Job item:
Copy out the stretch of the data from the line containing "Is a toilet handle universal?" through the end of the data, both ends included, keeping each line as it appears. Leave the pictures out of your answer.

Records for this task:
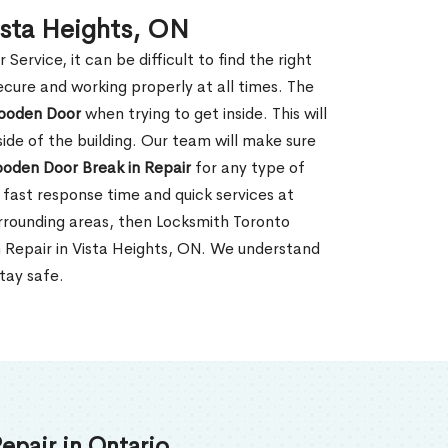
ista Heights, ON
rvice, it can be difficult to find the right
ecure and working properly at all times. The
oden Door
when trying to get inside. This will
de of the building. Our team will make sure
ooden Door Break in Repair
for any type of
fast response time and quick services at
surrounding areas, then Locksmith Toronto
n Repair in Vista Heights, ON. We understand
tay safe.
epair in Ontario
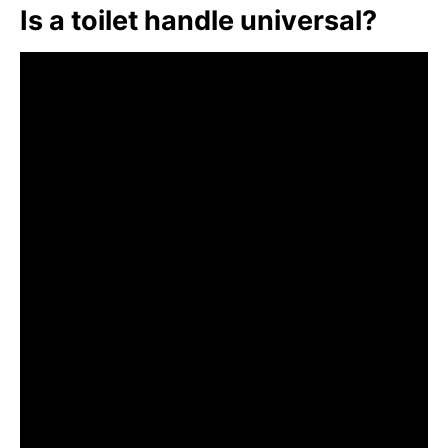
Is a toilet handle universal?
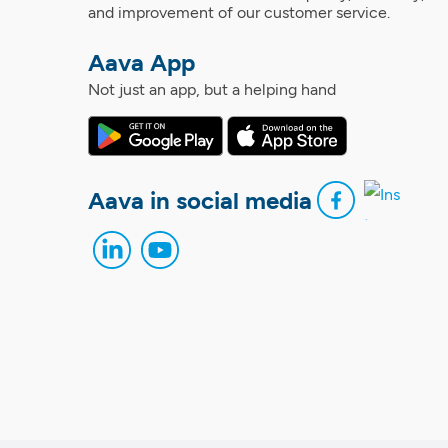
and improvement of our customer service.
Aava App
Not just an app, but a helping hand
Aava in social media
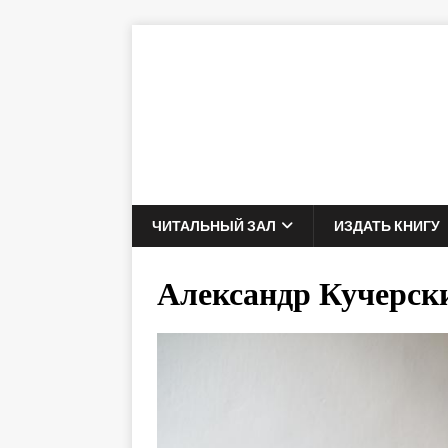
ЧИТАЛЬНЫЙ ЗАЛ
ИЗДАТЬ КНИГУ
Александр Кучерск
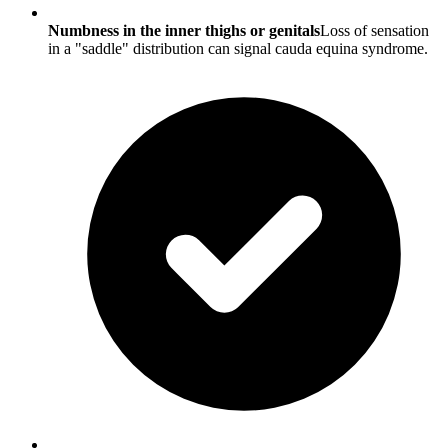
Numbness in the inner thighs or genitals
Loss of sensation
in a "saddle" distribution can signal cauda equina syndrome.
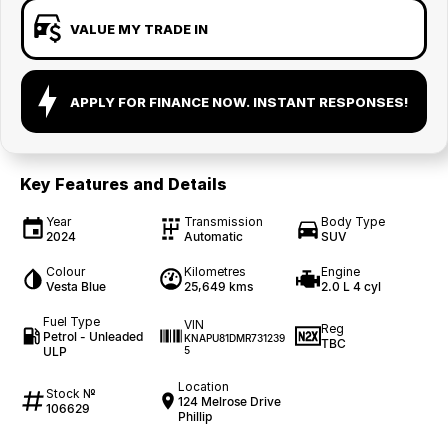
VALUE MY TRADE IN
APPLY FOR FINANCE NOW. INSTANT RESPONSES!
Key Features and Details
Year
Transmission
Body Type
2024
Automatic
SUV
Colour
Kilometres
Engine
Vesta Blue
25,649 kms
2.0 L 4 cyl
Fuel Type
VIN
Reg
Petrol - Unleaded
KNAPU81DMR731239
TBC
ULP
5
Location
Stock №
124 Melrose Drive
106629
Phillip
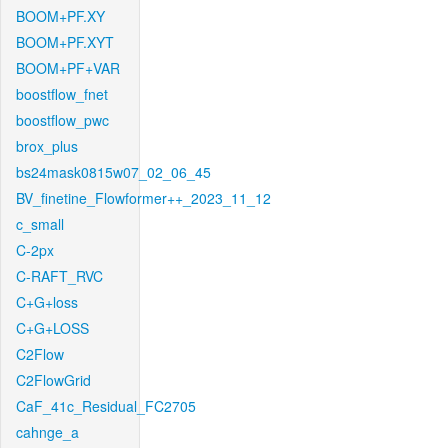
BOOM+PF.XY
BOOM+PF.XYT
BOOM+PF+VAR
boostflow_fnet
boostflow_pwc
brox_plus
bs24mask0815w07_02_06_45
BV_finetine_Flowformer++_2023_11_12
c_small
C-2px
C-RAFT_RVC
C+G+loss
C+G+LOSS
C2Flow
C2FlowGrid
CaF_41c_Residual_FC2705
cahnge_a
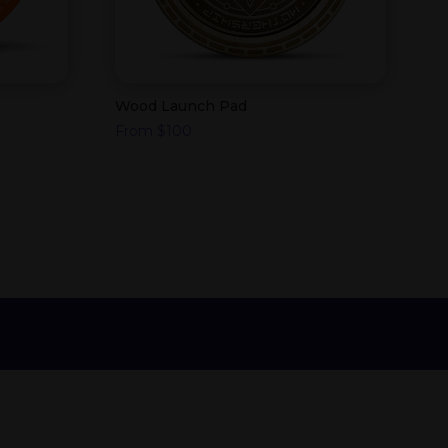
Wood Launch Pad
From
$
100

Answer for this exercise:
Is a toilet handle universal?
and improvement of our customer service.
Aava App
Not just an app, but a helping hand
Aava in social media
ЧИТАЛЬНЫЙ ЗАЛ
ИЗДАТЬ КНИГУ
Александр Кучерск
Numbness in the inner thighs or genitals
Loss of sensation
in a "saddle" distribution can signal cauda equina syndrome.
VALUE MY TRADE IN
APPLY FOR FINANCE NOW. INSTANT RESPONSES!
Key Features and Details
Year
Transmission
Body Type
2024
Automatic
SUV
Colour
Kilometres
Engine
Vesta Blue
25,649 kms
2.0 L 4 cyl
Fuel Type
VIN
Reg
Petrol - Unleaded
KNAPU81DMR731239
TBC
ULP
5
Location
Stock №
124 Melrose Drive
106629
Phillip
BOOM+PF.XY
BOOM+PF.XYT
BOOM+PF+VAR
boostflow_fnet
boostflow_pwc
brox_plus
bs24mask0815w07_02_06_45
BV_finetine_Flowformer++_2023_11_12
c_small
C-2px
C-RAFT_RVC
C+G+loss
C+G+LOSS
C2Flow
C2FlowGrid
CaF_41c_Residual_FC2705
cahnge_a
Wood Launch Pad
From
$
100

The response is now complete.